I am the person who keeps you awake in the night. I am the one who makes you palpitate and clutch your Smith and Wesson between sweaty hands. I am the one who interrupts your locked-and-loaded lullabies.
I am a gamer. I am the one who played Doom and Mortal Kombat and Grand Theft Auto as an impressionable, malleable youth. Even worse, I have spent my career working in public schools. I also have a dog in my personal care, who has violent tendencies towards mice and squirrels and other rodentia. Has he acquired this sadism second-hand, sitting in my lap as Skyrim loads?
The president believes that we are ignorant about the effects of violent video games on young children. I believe that there have already been enough studies to put this issue to rest. But until these new leviathan longitudinal studies have been completed, I think it's best for us gamers to come out of the electronic closet.
During the week, I really don't have time to play video games. I usually have enough time to squeeze in an episode of Star Trek: The Next Generation before bed, which can involve a nasty phaser burn or two, or maybe someone being incinerated by a Romulan disruptor. And on Saturday mornings, when all is as quiet as Christmas morning, I creep towards the computer or the Playstation and plot the annihilation of the world through nuclear weapons. I snipe from rooftops and collect stacks of money as my unjust reward.
My poor parents limited my video game intake at an early age, setting timers to keep me from getting lost in the Mushroom Kingdom. Like a recovering addict, I still get goosebumps at the sound of a warp pipe. My parents were diligent in monitoring my use of Mario media, which was good, since I would shift to reading books (which were, at times, also about video games) as soon as the timer buzzed.
And yet here I sit, writing this piece, thinking about the unfinished quest, the road not taken through the heart of darkness -- if that darkness were a dwarven ruin haunted by mummified, reanimated Viking warriors. On Friday, I will put on a suit and mentor high school students. On Saturday night, I will debate education reform over a bottle of good wine. On Sunday, I will lay waste to an empire and re-forge Rome from the ruins.
I'm sure that there are those who would call this behavior hopelessly immature, depressing, and sad. I should at least get a gym membership before I develop carpal tunnel. Yet I can honestly say that the act of playing video games -- deep, involved video games, which require thought and planning and strategy -- activate some part of my brain that relieves stress and brings clarity to the problems of the week.

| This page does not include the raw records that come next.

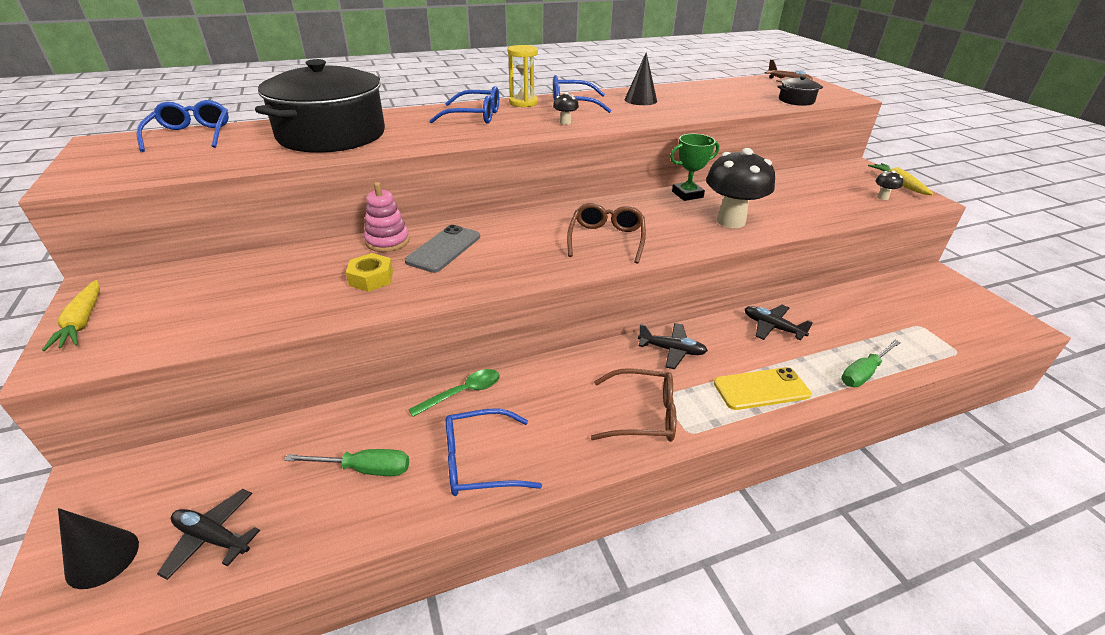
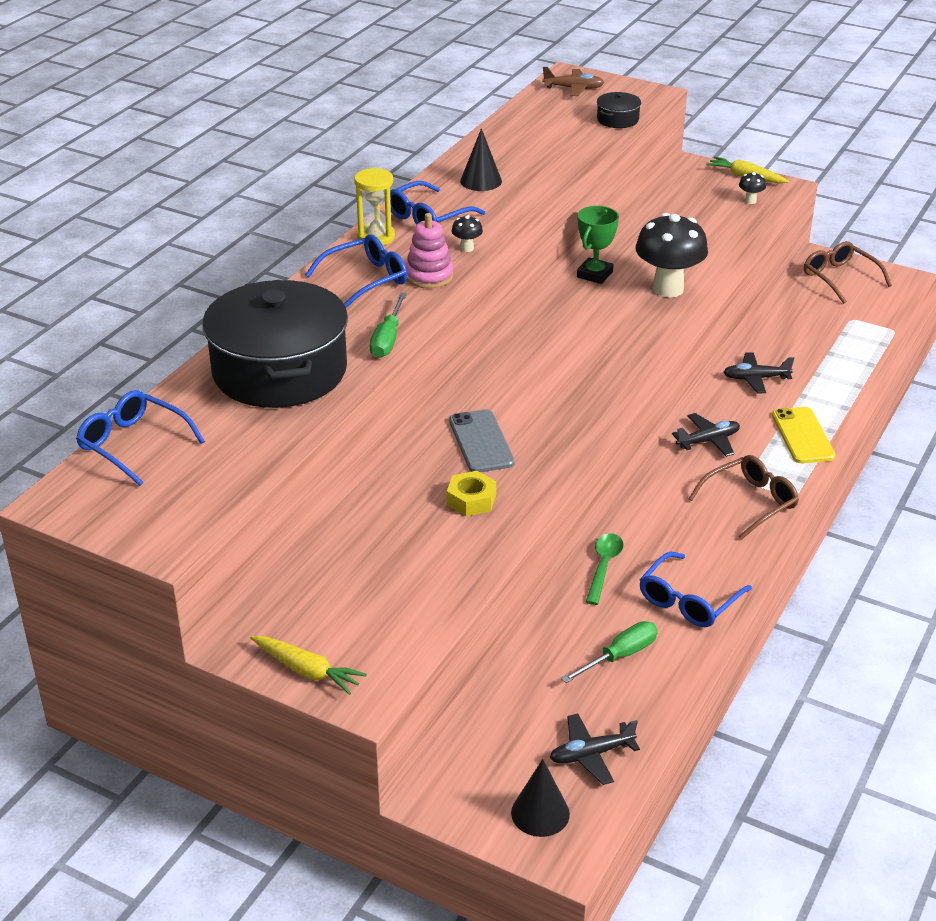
camera: 40 degrees left, 0 degrees up
(387, 241) = (417, 462): pink stacking toy -> pink stacking toy (429, 276)
(606, 239) = (598, 360): brown glasses -> brown glasses (840, 278)
(761, 389) = (802, 436): yellow phone -> yellow phone turned 45 degrees counterclockwise
(863, 373) = (853, 383): green screwdriver -> green screwdriver (388, 339)

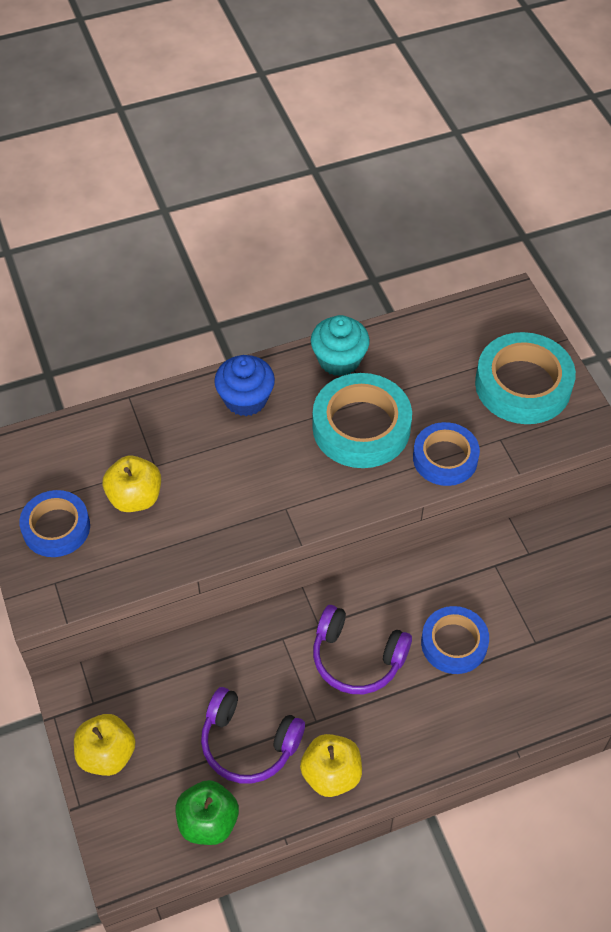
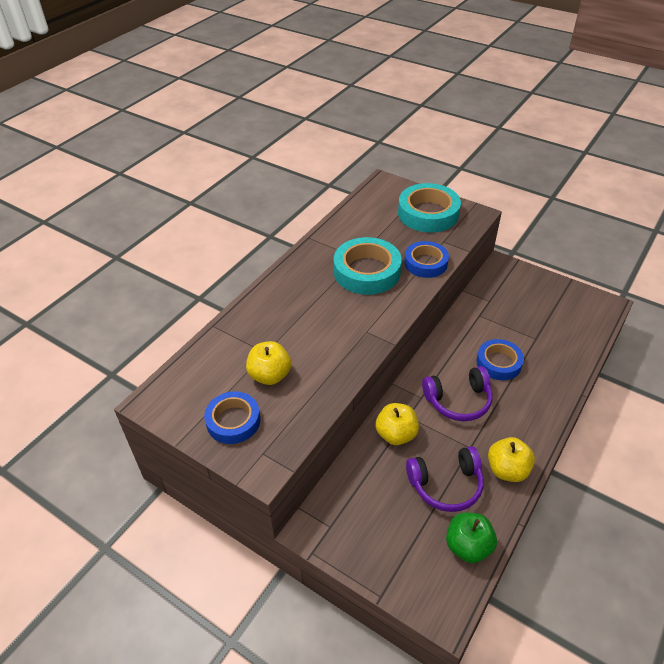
camera: 35 degrees left, 10 degrees down
(107, 754) = (368, 551): yellow apple -> yellow apple (396, 434)
(245, 399) = (287, 291): blue cupcake -> none
(339, 360) = (322, 247): turquoise cupcake -> none

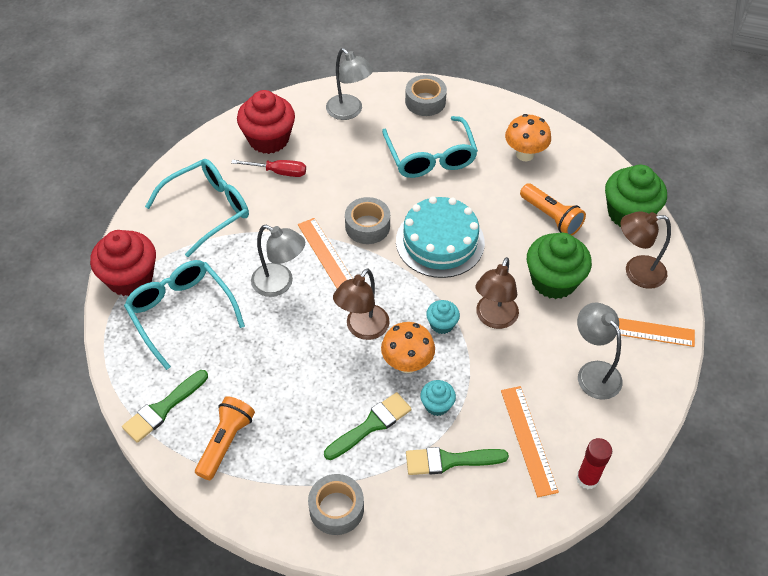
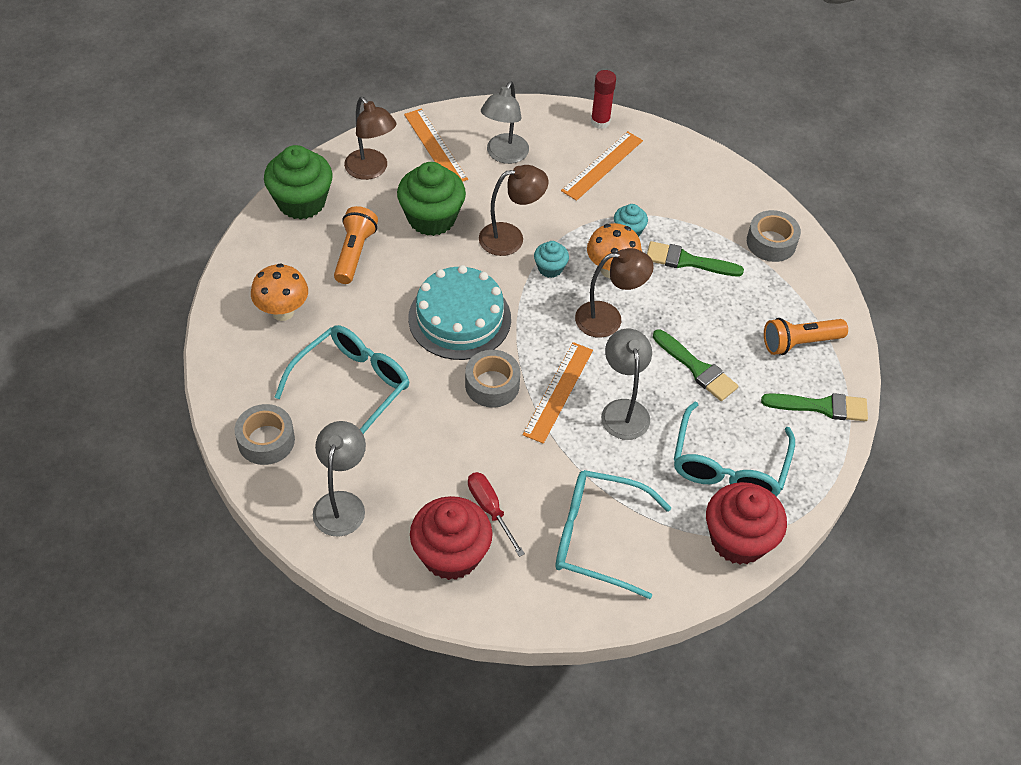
camera: 130 degrees left, 0 degrees up
(450, 460) = (666, 200): green brush -> green brush (696, 368)

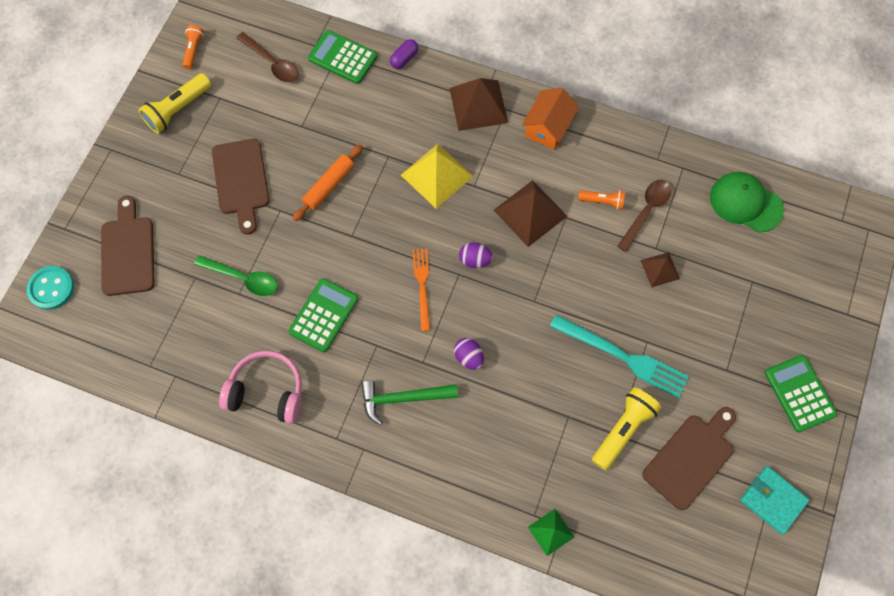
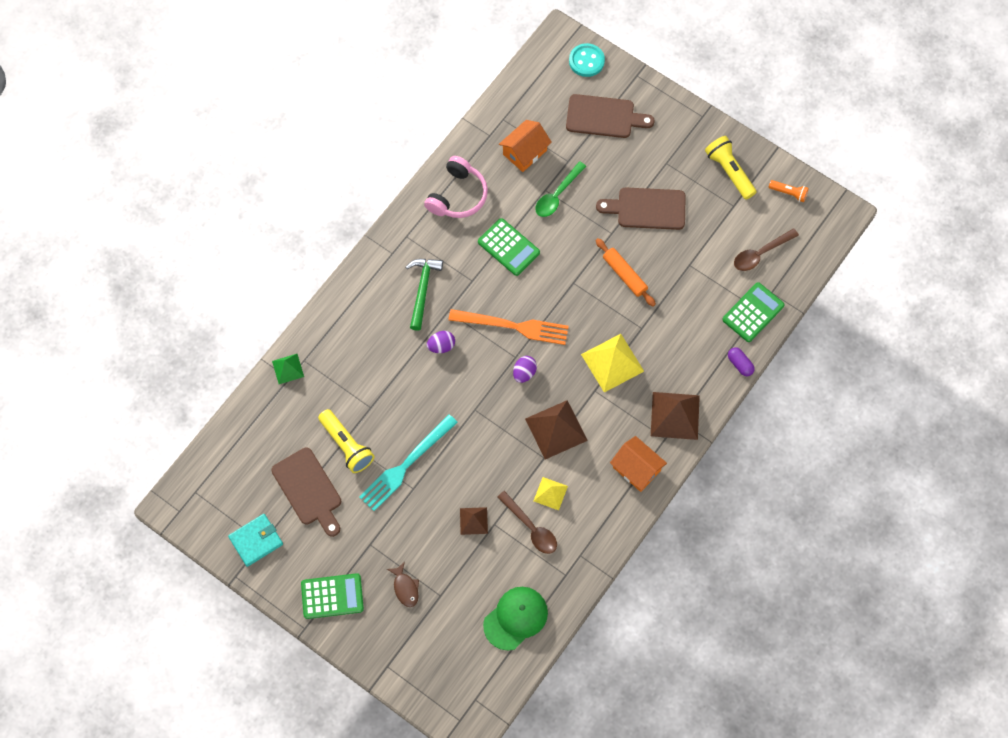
camera: 105 degrees right, 0 degrees up
(192, 329) = (524, 152): none -> orange house
(422, 286) = (513, 326): orange fork -> orange fork, size x1.60
(602, 201) = (550, 493): orange flashlight -> yellow pyramid
(759, 319) = (405, 588): none -> brown fish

Perhaps I am merely deluding myself into thinking that video games do more than activate my dopamine receptors. But I spent a lot of time hiding my video game use as an adult. Whenever it happened to come up in casual conversation, I would get a surprised, "You play video games?" Apparently, I am not supposed to have a relationship and a career and a serious video game habit. I am supposed to be lurking somewhere with ghouls and goblins, fighting acne by day and orcs by night.
So let's study video games some more, sure. I'm all for some post-doctoral student in sociology having a job. But it's ludicrous to suggest that we, as human beings, are incapable of discerning fantasy from reality. When madmen descend into insanity, it is their own illness. It cannot be transmitted nor acquired through a screen.
However, if we limit their access to instruments of terror, they become like so many noobs -- rudderless Level One archers without an arrow in their quiver. They couldn't hit the broad side of an orbiting starship.